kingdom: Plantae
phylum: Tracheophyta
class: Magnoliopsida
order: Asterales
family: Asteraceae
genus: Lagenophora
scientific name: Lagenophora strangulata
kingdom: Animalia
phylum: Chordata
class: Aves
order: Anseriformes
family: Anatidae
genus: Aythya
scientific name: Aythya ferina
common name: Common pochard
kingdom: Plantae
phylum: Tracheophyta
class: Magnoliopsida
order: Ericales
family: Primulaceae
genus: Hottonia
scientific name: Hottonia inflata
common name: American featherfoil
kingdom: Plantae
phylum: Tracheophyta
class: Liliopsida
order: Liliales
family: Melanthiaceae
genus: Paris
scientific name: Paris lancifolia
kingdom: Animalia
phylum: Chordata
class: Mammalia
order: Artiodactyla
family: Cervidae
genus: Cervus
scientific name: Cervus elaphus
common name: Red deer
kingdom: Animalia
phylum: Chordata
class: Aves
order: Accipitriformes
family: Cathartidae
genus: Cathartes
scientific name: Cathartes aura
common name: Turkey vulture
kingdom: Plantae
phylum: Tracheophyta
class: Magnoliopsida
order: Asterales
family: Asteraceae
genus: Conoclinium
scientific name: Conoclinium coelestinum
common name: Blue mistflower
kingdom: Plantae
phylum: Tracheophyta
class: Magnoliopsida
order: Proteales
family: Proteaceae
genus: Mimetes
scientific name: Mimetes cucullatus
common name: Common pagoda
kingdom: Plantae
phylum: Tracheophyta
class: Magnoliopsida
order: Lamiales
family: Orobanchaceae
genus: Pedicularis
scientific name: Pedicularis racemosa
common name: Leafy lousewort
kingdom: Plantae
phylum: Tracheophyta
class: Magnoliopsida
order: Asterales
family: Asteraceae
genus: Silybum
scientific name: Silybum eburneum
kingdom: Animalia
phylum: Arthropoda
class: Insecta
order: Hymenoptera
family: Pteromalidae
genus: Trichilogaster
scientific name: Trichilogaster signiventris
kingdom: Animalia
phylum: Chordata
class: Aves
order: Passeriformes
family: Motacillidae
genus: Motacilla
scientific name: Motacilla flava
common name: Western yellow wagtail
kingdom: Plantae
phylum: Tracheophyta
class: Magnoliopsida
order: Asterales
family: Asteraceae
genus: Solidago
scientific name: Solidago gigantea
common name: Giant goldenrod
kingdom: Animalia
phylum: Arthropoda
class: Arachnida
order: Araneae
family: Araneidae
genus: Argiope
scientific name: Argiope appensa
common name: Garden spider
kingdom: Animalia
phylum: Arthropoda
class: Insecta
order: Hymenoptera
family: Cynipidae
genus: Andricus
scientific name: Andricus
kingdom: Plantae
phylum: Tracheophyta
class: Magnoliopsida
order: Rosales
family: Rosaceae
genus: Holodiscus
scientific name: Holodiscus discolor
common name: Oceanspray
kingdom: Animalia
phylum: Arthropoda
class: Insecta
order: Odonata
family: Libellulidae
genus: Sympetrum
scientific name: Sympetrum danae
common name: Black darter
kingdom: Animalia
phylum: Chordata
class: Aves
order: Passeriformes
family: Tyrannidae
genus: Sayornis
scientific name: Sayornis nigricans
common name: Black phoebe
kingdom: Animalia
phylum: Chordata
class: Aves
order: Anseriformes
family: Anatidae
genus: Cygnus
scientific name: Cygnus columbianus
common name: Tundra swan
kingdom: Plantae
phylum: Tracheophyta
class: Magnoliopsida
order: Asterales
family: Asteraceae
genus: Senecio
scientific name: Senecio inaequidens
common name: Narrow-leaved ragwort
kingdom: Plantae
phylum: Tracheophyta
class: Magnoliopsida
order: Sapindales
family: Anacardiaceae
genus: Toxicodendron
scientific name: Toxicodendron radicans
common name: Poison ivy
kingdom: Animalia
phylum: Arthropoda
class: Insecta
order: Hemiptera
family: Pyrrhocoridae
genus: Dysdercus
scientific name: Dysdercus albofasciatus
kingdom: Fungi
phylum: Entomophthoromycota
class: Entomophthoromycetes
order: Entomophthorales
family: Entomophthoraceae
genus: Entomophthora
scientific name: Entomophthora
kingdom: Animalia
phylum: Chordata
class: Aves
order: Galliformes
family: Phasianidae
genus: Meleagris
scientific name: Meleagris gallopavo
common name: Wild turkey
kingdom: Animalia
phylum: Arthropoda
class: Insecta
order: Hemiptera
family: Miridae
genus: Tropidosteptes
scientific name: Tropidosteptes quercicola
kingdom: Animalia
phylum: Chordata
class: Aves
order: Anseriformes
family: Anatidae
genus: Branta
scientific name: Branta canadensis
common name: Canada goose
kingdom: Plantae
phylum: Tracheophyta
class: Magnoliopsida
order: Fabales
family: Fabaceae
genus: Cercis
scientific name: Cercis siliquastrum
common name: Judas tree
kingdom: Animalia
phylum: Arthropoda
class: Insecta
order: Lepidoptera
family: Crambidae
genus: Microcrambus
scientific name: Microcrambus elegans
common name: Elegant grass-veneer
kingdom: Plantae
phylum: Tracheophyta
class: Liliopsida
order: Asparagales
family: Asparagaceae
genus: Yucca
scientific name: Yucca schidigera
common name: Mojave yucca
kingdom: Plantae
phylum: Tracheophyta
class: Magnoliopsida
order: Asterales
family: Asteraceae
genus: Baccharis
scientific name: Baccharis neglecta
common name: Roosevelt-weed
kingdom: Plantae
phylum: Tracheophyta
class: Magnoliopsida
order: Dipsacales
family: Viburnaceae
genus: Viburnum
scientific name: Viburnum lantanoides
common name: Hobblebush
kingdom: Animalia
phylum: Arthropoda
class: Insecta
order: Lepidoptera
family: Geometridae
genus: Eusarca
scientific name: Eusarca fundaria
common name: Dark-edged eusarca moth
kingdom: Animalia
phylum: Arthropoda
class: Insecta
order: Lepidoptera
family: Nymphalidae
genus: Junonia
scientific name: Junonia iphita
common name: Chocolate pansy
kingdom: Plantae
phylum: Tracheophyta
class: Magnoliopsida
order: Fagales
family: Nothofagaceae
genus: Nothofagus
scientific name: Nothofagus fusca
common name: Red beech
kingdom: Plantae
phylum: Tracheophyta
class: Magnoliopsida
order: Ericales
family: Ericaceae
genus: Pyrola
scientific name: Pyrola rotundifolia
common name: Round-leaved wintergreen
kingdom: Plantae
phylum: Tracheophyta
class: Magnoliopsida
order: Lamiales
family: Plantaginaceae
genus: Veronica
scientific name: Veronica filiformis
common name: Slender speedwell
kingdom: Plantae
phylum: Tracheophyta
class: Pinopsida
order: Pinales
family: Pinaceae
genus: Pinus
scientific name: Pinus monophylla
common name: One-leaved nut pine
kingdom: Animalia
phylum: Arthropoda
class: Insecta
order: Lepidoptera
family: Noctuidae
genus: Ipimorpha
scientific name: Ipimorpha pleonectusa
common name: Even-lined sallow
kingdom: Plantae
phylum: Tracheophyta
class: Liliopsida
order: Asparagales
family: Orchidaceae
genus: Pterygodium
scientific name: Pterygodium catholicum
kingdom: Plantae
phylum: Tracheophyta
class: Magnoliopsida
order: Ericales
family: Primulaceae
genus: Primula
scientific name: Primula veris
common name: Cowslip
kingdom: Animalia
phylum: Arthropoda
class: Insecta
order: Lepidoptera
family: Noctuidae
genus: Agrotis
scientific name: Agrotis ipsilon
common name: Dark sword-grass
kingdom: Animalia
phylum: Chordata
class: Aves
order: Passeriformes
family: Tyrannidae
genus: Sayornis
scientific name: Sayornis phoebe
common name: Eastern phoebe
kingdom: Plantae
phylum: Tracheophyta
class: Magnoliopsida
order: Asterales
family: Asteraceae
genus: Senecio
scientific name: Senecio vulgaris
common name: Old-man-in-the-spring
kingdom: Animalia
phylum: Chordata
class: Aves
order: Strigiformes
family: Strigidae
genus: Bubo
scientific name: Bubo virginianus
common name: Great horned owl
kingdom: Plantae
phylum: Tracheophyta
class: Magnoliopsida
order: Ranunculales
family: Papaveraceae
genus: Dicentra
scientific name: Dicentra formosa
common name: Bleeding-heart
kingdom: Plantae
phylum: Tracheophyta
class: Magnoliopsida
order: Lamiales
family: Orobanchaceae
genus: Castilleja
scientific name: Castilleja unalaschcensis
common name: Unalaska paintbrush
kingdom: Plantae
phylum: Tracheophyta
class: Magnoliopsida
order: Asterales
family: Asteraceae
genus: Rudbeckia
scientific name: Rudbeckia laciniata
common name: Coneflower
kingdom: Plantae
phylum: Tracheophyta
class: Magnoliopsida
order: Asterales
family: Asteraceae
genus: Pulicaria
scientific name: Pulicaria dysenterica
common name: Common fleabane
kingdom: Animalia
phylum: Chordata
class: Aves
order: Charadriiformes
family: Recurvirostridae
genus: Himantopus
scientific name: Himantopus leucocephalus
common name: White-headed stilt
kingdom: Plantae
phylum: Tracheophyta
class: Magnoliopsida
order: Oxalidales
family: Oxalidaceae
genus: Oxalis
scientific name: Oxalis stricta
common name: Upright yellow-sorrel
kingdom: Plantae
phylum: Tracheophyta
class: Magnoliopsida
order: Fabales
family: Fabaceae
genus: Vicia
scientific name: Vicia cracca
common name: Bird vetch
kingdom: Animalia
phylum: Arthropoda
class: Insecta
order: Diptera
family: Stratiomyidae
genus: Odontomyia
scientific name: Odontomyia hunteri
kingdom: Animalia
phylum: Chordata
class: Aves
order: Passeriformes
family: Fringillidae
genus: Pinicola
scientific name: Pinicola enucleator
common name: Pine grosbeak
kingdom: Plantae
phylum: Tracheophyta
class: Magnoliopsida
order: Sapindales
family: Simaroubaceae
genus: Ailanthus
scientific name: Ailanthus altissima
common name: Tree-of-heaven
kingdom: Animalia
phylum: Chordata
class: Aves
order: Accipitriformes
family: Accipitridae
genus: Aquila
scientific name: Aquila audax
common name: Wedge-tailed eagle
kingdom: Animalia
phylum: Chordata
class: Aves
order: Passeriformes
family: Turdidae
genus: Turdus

========================================

Your instructions:
Arrange the lines of the records above as a JSON list of strings, one string per line, from the first line through the line containing "order: Araneae", with both included and blank lines omitted.

Task solution:
[
  "kingdom: Plantae",
  "phylum: Tracheophyta",
  "class: Magnoliopsida",
  "order: Asterales",
  "family: Asteraceae",
  "genus: Lagenophora",
  "scientific name: Lagenophora strangulata",
  "kingdom: Animalia",
  "phylum: Chordata",
  "class: Aves",
  "order: Anseriformes",
  "family: Anatidae",
  "genus: Aythya",
  "scientific name: Aythya ferina",
  "common name: Common pochard",
  "kingdom: Plantae",
  "phylum: Tracheophyta",
  "class: Magnoliopsida",
  "order: Ericales",
  "family: Primulaceae",
  "genus: Hottonia",
  "scientific name: Hottonia inflata",
  "common name: American featherfoil",
  "kingdom: Plantae",
  "phylum: Tracheophyta",
  "class: Liliopsida",
  "order: Liliales",
  "family: Melanthiaceae",
  "genus: Paris",
  "scientific name: Paris lancifolia",
  "kingdom: Animalia",
  "phylum: Chordata",
  "class: Mammalia",
  "order: Artiodactyla",
  "family: Cervidae",
  "genus: Cervus",
  "scientific name: Cervus elaphus",
  "common name: Red deer",
  "kingdom: Animalia",
  "phylum: Chordata",
  "class: Aves",
  "order: Accipitriformes",
  "family: Cathartidae",
  "genus: Cathartes",
  "scientific name: Cathartes aura",
  "common name: Turkey vulture",
  "kingdom: Plantae",
  "phylum: Tracheophyta",
  "class: Magnoliopsida",
  "order: Asterales",
  "family: Asteraceae",
  "genus: Conoclinium",
  "scientific name: Conoclinium coelestinum",
  "common name: Blue mistflower",
  "kingdom: Plantae",
  "phylum: Tracheophyta",
  "class: Magnoliopsida",
  "order: Proteales",
  "family: Proteaceae",
  "genus: Mimetes",
  "scientific name: Mimetes cucullatus",
  "common name: Common pagoda",
  "kingdom: Plantae",
  "phylum: Tracheophyta",
  "class: Magnoliopsida",
  "order: Lamiales",
  "family: Orobanchaceae",
  "genus: Pedicularis",
  "scientific name: Pedicularis racemosa",
  "common name: Leafy lousewort",
  "kingdom: Plantae",
  "phylum: Tracheophyta",
  "class: Magnoliopsida",
  "order: Asterales",
  "family: Asteraceae",
  "genus: Silybum",
  "scientific name: Silybum eburneum",
  "kingdom: Animalia",
  "phylum: Arthropoda",
  "class: Insecta",
  "order: Hymenoptera",
  "family: Pteromalidae",
  "genus: Trichilogaster",
  "scientific name: Trichilogaster signiventris",
  "kingdom: Animalia",
  "phylum: Chordata",
  "class: Aves",
  "order: Passeriformes",
  "family: Motacillidae",
  "genus: Motacilla",
  "scientific name: Motacilla flava",
  "common name: Western yellow wagtail",
  "kingdom: Plantae",
  "phylum: Tracheophyta",
  "class: Magnoliopsida",
  "order: Asterales",
  "family: Asteraceae",
  "genus: Solidago",
  "scientific name: Solidago gigantea",
  "common name: Giant goldenrod",
  "kingdom: Animalia",
  "phylum: Arthropoda",
  "class: Arachnida",
  "order: Araneae"
]